EXERCISE BRIEF:
From the data below, return the exact lines starting at the line containing "M452,289l16,14 -7,8 10,9" and ending at the line containing "M1313,430l32,33 -11,10 -31,-33z", both included, and nothing else.
[Opening SUPPLIED ENTRIES section]
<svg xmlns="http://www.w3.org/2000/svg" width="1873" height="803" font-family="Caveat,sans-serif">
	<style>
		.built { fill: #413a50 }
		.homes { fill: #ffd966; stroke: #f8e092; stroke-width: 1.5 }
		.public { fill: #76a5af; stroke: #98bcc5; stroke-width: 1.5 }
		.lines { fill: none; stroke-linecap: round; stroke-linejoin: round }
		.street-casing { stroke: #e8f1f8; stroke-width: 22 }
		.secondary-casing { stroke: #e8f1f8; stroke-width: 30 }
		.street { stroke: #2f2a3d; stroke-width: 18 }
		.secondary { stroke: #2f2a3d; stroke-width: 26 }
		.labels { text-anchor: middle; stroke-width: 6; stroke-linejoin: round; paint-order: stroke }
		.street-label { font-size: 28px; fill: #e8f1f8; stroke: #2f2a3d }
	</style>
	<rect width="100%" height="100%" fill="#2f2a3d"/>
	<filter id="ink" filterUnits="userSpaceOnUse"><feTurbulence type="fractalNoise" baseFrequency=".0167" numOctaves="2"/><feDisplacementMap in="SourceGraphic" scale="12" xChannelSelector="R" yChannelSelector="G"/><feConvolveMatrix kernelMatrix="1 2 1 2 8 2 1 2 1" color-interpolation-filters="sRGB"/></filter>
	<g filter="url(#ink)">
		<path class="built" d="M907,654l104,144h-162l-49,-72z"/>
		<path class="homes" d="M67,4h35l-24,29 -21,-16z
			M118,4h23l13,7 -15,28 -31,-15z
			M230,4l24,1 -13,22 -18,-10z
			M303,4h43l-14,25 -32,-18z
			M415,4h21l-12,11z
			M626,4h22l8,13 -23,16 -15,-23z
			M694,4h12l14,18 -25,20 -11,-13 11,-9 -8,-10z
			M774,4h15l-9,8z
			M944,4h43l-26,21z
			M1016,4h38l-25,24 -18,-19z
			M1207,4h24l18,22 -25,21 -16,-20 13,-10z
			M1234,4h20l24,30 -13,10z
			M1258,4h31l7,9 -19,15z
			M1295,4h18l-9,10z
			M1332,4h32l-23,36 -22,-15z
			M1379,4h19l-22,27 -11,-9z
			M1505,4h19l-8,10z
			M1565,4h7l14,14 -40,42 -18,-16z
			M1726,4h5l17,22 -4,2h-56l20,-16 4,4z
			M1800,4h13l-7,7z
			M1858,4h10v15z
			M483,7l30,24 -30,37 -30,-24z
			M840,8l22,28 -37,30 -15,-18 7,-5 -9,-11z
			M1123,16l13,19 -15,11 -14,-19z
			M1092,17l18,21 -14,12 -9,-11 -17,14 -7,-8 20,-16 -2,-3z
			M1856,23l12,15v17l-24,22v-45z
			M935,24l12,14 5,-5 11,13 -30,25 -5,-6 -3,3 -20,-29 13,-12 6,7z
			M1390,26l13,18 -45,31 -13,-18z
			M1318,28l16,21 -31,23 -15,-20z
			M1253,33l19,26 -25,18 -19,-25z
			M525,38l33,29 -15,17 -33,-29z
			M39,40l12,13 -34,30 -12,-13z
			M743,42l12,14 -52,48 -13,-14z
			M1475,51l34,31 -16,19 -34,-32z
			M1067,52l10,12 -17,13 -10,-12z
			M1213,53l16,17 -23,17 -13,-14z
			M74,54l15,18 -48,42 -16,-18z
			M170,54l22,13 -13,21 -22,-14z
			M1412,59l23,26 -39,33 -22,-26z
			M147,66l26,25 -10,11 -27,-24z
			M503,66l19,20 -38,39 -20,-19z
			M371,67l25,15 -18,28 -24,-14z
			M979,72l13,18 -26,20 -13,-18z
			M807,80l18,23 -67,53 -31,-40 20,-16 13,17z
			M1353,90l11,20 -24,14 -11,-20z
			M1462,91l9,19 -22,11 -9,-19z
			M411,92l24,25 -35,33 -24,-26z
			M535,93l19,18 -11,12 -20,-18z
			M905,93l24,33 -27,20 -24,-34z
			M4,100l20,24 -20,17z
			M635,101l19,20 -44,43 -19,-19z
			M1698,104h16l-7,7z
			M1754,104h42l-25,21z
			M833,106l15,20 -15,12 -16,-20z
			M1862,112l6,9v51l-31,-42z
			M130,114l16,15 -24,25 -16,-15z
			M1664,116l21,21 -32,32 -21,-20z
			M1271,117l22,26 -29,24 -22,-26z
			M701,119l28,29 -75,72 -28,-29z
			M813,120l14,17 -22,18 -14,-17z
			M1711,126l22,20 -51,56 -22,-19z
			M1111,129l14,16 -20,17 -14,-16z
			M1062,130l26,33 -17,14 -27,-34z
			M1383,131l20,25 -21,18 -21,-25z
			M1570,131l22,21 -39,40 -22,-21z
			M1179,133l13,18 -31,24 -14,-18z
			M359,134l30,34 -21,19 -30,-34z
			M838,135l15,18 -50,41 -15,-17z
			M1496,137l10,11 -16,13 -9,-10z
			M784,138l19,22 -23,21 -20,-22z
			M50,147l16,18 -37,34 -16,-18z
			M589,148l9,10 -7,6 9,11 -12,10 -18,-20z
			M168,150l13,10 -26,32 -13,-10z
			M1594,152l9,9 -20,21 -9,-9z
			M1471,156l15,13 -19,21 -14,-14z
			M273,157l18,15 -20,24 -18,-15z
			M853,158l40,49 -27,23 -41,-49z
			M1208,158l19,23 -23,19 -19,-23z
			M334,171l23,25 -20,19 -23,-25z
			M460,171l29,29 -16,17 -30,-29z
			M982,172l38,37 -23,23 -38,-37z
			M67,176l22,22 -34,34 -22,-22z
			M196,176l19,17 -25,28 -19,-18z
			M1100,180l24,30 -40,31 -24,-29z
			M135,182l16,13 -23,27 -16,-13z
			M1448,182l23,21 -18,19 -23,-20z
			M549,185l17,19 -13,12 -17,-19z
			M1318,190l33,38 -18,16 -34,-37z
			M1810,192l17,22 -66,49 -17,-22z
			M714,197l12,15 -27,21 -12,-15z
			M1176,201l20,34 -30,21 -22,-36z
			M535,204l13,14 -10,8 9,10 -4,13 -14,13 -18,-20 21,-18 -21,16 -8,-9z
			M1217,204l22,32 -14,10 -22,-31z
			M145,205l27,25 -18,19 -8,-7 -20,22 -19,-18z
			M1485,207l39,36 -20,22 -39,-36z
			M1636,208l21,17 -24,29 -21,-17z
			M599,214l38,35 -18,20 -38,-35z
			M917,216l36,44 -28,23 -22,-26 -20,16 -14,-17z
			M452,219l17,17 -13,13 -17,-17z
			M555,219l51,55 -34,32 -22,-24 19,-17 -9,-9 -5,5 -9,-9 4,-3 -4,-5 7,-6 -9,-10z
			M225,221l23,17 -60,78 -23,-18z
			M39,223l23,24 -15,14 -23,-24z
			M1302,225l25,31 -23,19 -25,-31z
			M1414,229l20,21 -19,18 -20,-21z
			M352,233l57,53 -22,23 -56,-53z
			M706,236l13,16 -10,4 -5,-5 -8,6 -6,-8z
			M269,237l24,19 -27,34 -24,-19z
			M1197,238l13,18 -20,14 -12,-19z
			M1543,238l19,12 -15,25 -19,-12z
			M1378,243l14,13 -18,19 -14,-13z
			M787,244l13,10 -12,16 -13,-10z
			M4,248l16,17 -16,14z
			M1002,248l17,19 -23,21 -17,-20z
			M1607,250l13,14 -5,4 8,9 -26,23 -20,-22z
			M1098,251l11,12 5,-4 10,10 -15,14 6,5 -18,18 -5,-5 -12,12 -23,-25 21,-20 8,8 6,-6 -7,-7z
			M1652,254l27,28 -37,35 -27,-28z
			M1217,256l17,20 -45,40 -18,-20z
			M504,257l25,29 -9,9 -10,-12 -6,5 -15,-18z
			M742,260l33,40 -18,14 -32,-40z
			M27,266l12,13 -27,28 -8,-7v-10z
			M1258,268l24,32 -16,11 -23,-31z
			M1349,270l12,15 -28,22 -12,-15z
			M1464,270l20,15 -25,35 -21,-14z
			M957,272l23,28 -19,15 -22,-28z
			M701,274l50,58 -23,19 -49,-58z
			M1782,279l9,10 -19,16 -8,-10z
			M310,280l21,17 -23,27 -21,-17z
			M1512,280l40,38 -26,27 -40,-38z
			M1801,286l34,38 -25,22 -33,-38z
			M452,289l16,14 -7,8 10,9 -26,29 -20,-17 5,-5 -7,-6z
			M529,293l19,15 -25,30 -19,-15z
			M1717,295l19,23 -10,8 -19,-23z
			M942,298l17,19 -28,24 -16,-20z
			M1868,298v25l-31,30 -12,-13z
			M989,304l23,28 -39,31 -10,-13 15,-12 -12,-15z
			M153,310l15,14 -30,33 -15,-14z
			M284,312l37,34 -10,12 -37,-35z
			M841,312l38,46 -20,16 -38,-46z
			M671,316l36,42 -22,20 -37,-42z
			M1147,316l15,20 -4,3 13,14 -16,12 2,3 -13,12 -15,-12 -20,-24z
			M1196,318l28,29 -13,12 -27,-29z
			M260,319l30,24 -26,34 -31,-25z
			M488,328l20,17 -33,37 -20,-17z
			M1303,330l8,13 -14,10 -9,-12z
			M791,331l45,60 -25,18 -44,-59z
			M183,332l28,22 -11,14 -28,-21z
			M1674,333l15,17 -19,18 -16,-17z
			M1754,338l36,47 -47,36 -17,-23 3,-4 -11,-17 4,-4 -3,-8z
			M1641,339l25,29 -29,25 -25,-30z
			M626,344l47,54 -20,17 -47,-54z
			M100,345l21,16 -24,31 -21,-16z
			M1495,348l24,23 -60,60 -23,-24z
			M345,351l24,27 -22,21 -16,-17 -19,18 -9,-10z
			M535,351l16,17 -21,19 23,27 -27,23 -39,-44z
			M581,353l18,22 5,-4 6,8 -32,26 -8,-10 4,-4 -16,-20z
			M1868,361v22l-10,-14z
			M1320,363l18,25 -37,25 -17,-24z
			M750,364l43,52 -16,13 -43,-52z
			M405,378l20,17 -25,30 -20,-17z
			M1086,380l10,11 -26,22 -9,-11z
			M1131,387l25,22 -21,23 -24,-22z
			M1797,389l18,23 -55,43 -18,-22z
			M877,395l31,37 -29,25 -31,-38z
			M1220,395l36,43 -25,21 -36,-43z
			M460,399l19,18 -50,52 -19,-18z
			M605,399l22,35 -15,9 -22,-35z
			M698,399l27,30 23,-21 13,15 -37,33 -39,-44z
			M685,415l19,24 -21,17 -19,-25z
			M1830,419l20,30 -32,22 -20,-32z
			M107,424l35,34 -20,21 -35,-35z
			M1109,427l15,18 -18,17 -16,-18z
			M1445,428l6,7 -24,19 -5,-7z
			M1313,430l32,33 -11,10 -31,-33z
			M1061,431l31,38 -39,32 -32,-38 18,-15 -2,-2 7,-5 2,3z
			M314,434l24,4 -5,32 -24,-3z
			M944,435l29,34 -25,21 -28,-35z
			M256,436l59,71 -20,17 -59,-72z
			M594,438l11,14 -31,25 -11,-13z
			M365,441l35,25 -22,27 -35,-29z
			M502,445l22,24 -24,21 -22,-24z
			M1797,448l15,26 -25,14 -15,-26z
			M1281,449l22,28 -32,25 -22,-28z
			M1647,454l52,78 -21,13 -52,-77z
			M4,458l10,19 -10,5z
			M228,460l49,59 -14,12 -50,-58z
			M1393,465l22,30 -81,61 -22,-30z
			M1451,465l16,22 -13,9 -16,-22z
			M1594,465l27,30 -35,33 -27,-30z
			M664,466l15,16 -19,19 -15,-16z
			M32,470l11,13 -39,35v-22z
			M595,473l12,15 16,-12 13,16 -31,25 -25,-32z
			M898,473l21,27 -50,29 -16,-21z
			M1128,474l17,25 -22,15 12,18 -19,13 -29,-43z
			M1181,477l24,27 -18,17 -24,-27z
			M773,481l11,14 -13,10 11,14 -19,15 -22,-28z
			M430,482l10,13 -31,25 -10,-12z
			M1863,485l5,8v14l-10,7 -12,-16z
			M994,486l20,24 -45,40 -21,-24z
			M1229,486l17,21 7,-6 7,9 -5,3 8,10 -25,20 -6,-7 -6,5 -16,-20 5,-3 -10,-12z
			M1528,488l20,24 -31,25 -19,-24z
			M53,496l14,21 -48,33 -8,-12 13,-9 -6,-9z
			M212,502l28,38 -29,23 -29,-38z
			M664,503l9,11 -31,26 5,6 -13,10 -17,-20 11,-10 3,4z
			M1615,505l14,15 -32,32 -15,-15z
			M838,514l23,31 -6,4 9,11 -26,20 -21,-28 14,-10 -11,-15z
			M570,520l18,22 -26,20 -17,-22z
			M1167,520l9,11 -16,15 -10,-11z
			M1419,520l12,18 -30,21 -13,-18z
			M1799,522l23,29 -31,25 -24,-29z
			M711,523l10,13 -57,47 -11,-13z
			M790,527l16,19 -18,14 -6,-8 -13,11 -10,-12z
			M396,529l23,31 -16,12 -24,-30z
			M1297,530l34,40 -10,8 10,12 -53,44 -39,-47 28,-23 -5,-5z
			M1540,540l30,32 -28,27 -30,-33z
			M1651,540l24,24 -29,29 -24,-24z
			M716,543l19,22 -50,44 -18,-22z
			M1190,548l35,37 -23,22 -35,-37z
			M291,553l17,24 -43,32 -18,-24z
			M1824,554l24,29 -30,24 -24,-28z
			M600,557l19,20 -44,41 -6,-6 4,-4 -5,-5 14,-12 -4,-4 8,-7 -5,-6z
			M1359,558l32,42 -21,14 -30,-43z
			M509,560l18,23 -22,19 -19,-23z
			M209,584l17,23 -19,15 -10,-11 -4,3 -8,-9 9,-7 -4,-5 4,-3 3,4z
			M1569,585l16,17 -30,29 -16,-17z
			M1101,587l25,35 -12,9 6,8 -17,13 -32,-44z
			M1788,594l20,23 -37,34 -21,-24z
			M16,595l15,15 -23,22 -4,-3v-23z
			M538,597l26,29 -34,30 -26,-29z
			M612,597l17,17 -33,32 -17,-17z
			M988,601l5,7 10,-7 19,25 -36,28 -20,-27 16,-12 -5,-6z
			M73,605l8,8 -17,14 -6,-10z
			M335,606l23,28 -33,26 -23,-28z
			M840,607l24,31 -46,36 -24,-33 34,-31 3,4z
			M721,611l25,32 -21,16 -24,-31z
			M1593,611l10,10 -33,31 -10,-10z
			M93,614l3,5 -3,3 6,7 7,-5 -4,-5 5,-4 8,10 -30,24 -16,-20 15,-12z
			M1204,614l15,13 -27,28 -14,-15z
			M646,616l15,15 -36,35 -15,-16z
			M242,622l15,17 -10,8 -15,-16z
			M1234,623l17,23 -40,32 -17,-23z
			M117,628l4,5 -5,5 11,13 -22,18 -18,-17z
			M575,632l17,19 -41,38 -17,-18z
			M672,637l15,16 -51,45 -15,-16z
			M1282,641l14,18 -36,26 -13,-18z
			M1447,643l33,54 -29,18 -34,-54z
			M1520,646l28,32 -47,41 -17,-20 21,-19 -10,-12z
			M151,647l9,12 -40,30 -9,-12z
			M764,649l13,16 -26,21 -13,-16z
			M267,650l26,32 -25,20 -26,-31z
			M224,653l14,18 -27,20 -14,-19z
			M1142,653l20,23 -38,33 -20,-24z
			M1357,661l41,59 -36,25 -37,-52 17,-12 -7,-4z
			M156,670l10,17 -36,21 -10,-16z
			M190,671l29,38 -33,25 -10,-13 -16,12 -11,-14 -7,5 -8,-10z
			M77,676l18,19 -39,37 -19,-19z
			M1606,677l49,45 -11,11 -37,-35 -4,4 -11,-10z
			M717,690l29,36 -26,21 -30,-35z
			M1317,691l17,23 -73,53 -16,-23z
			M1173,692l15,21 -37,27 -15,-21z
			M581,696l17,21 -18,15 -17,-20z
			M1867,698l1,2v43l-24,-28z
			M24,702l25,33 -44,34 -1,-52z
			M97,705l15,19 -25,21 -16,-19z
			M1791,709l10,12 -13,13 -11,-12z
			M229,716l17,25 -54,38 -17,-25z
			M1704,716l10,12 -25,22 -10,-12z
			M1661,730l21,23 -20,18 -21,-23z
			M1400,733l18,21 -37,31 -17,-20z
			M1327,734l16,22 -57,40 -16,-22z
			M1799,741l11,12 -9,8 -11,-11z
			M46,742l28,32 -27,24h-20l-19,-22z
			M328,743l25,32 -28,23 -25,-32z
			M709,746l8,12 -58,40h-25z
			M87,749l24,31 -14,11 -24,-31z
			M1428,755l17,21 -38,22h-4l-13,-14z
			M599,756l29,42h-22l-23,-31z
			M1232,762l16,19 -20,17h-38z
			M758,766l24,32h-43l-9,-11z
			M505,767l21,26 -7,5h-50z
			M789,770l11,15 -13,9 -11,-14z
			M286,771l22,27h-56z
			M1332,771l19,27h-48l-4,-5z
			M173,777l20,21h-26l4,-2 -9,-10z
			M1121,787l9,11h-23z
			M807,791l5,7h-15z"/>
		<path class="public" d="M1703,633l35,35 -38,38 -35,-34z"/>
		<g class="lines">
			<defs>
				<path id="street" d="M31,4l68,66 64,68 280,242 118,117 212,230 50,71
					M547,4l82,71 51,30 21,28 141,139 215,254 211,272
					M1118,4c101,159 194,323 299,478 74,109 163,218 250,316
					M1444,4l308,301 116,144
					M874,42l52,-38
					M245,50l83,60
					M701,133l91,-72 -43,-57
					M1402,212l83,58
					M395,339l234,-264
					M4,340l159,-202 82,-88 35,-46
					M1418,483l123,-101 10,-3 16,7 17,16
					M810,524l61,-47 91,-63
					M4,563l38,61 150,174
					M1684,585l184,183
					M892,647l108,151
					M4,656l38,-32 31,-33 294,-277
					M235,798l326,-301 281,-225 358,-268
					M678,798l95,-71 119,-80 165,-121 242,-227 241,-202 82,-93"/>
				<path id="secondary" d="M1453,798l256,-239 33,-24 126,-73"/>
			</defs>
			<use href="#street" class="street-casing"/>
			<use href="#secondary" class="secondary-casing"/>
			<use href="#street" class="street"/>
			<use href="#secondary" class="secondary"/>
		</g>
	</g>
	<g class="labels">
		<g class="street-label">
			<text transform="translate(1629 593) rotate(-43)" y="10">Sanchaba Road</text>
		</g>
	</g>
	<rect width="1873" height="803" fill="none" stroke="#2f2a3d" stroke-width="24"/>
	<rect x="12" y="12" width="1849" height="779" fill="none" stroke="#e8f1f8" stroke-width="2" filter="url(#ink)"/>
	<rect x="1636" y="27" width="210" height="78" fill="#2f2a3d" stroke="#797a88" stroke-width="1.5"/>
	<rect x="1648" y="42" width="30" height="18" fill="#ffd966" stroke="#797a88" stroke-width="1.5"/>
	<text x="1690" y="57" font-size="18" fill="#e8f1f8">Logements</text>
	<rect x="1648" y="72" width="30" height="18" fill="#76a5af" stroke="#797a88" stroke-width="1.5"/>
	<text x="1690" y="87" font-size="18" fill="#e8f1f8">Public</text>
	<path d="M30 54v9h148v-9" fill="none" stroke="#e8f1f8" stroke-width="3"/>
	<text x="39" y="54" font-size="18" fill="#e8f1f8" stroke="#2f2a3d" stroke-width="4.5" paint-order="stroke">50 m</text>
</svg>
[Closing SUPPLIED ENTRIES section]
ANSWER TO THE PROBLEM:
			M452,289l16,14 -7,8 10,9 -26,29 -20,-17 5,-5 -7,-6z
			M529,293l19,15 -25,30 -19,-15z
			M1717,295l19,23 -10,8 -19,-23z
			M942,298l17,19 -28,24 -16,-20z
			M1868,298v25l-31,30 -12,-13z
			M989,304l23,28 -39,31 -10,-13 15,-12 -12,-15z
			M153,310l15,14 -30,33 -15,-14z
			M284,312l37,34 -10,12 -37,-35z
			M841,312l38,46 -20,16 -38,-46z
			M671,316l36,42 -22,20 -37,-42z
			M1147,316l15,20 -4,3 13,14 -16,12 2,3 -13,12 -15,-12 -20,-24z
			M1196,318l28,29 -13,12 -27,-29z
			M260,319l30,24 -26,34 -31,-25z
			M488,328l20,17 -33,37 -20,-17z
			M1303,330l8,13 -14,10 -9,-12z
			M791,331l45,60 -25,18 -44,-59z
			M183,332l28,22 -11,14 -28,-21z
			M1674,333l15,17 -19,18 -16,-17z
			M1754,338l36,47 -47,36 -17,-23 3,-4 -11,-17 4,-4 -3,-8z
			M1641,339l25,29 -29,25 -25,-30z
			M626,344l47,54 -20,17 -47,-54z
			M100,345l21,16 -24,31 -21,-16z
			M1495,348l24,23 -60,60 -23,-24z
			M345,351l24,27 -22,21 -16,-17 -19,18 -9,-10z
			M535,351l16,17 -21,19 23,27 -27,23 -39,-44z
			M581,353l18,22 5,-4 6,8 -32,26 -8,-10 4,-4 -16,-20z
			M1868,361v22l-10,-14z
			M1320,363l18,25 -37,25 -17,-24z
			M750,364l43,52 -16,13 -43,-52z
			M405,378l20,17 -25,30 -20,-17z
			M1086,380l10,11 -26,22 -9,-11z
			M1131,387l25,22 -21,23 -24,-22z
			M1797,389l18,23 -55,43 -18,-22z
			M877,395l31,37 -29,25 -31,-38z
			M1220,395l36,43 -25,21 -36,-43z
			M460,399l19,18 -50,52 -19,-18z
			M605,399l22,35 -15,9 -22,-35z
			M698,399l27,30 23,-21 13,15 -37,33 -39,-44z
			M685,415l19,24 -21,17 -19,-25z
			M1830,419l20,30 -32,22 -20,-32z
			M107,424l35,34 -20,21 -35,-35z
			M1109,427l15,18 -18,17 -16,-18z
			M1445,428l6,7 -24,19 -5,-7z
			M1313,430l32,33 -11,10 -31,-33z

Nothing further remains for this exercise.